Are US Special Forces in Syria Working with Opposition Groups Linked to ISIS and Al Qaeda?

Russia Wants More Details about US Deployment in Syria

Russia says it wants detailed information about a new US plan to send 250 special forces to Syria, including the precise purpose of their deployment.

“We would like to comprehend what this is all about; whether this is a one-time action, who these people are and where they will be stationed,” Foreign Ministry spokeswoman Maria Zakharova said in Moscow.

“What they are dispatched there for and whether this is part of a program or a plan,” she added.

Zakharova also said the UK is indirectly supporting Daesh by failing to close down funding channels for the terrorists.

The remarks came two days after US President Barack Obama announced that an additional 250 special troops will be sent to Syria in the coming weeks.

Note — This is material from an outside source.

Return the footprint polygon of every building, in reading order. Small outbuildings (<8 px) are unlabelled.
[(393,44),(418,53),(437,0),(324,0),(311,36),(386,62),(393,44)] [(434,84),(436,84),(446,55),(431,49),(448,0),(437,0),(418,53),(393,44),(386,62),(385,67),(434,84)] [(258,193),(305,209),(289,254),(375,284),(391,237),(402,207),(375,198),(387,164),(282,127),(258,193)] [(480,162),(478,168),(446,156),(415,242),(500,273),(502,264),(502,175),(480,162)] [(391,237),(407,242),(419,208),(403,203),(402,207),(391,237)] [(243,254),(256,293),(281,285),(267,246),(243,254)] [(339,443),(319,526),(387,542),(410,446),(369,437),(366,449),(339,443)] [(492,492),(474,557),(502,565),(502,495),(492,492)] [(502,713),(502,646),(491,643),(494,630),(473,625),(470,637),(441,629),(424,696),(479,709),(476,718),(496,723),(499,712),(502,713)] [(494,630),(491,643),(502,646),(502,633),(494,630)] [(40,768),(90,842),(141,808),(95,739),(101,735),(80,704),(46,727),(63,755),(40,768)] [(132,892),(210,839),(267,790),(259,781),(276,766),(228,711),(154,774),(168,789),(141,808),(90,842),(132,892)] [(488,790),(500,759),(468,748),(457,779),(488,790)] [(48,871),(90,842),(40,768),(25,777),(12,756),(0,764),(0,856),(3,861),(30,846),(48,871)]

The deployment will be the biggest expansion of US ground forces in Syria since the beginning of the foreign-backed militancy in the Arab country in 2011.

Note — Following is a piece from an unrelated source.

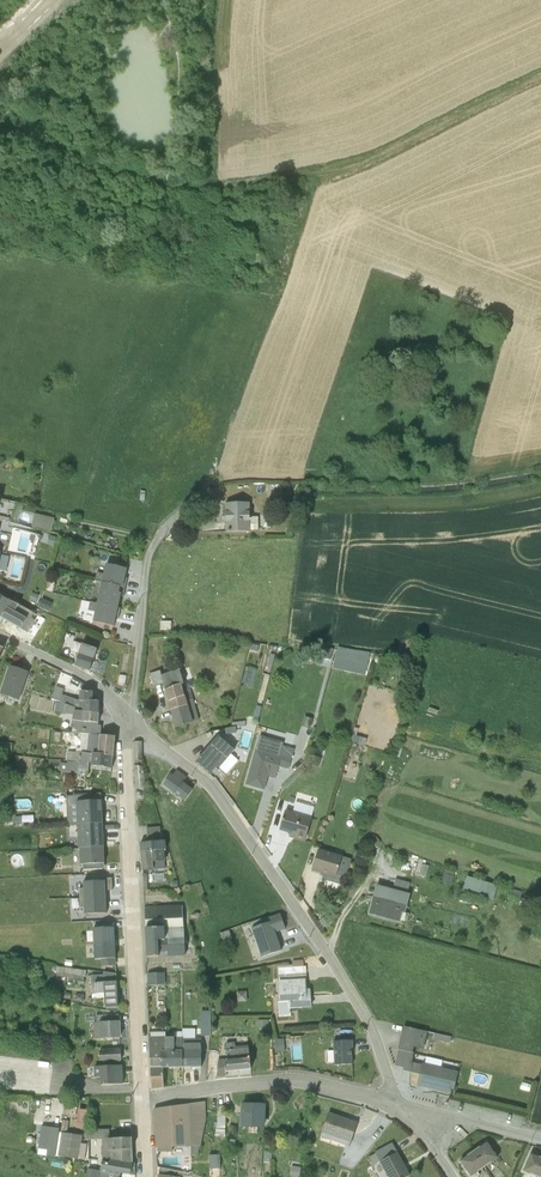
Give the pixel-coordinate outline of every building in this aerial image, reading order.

Washington has already deployed dozens of special forces to eastern Syria in what it claims is an effort to shore up local militant groups against Daesh terrorists.

Russia has been carrying out an aerial campaign against terrorist groups in Syria since September 2015 at the request of the Syrian government. US activities, however, have not been authorized by or coordinated with Damascus.

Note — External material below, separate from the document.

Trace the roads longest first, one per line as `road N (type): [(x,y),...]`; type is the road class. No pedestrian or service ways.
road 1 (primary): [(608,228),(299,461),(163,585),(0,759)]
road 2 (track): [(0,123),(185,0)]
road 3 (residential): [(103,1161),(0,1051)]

Image: Russian Ambassador to the United Nations Vitaly Churkin  

UN blacklisting of militants

In New York, Russia asked the UN to blacklist a major Syrian militant group, which has been present at UN-brokered Syria peace talks in Geneva.

Russia’s Ambassador to the UN Vitaly Churkin said he asked the UN to add Jaysh al-Islam and Ahrar al-Sham to a blacklist that includes Daesh and al-Qaeda.

Churkin said the two groups are “closely linked to terrorist organizations” in Syria, primarily Daesh and al-Qaeda. The groups exchange “financial, material, technical and military support” with the terrorist groups, he said.

Churkin submitted the request to the UN Security Council’s Counter-Terrorism Committee.

Mohammed Alloush, a key figure in Jaysh al-Islam, was the chief negotiator of the opposition group High Negotiations Committee (HNC) — which is backed by Saudi Arabia — at peace talks in Geneva.

The latest round of the talks, which began on April 13, was brought to a halt as the HNC walked out of the negotiations on April 19 and militants declared a new war in Syria.

Syria has been gripped by foreign-backed militancy since March 2011.

UN special envoy for Syria Staffan de Mistura estimates that over 400,000 people have been killed in the conflict, which has furthermore displaced over half of Syria’s pre-war population of about 23 million.